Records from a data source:
● ● ●
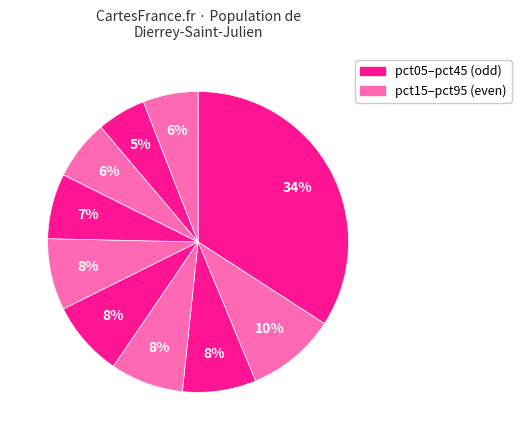

How many segments does this pie chart have?

10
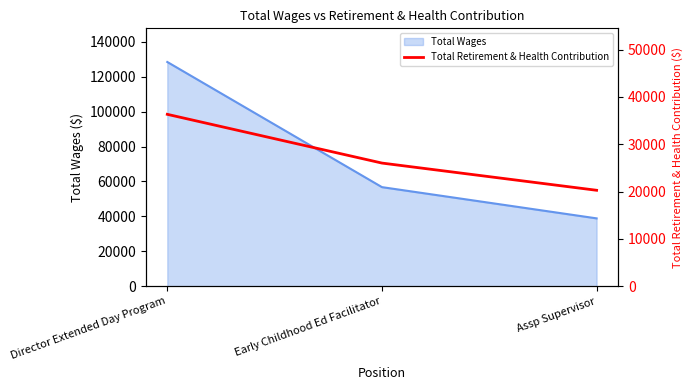

At which label does Total Wages reach its peak?

Director Extended Day Program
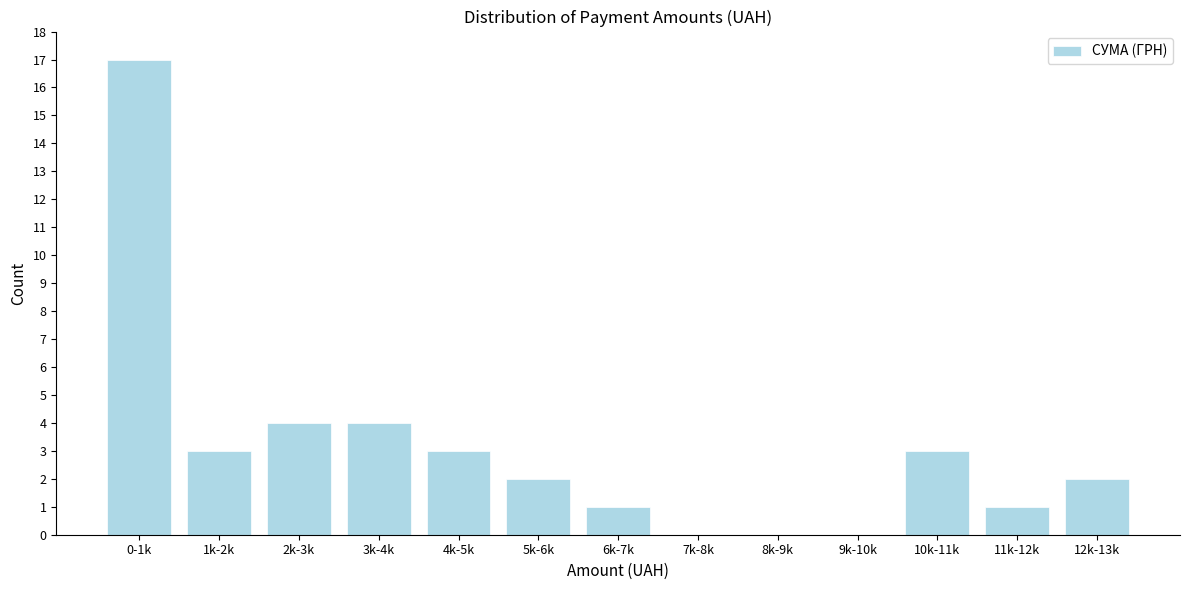

Reading right to left, list all the values displayed in this chart.

12k-13k=2	11k-12k=1	10k-11k=3	9k-10k=0	8k-9k=0	7k-8k=0	6k-7k=1	5k-6k=2	4k-5k=3	3k-4k=4	2k-3k=4	1k-2k=3	0-1k=17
● ● ●
→ TASK TO COMPLETE
Locate each line of the records containing the word "chart" and copy those lines.

→ PROBLEM SOLUTION
How many segments does this pie chart have?
Reading right to left, list all the values displayed in this chart.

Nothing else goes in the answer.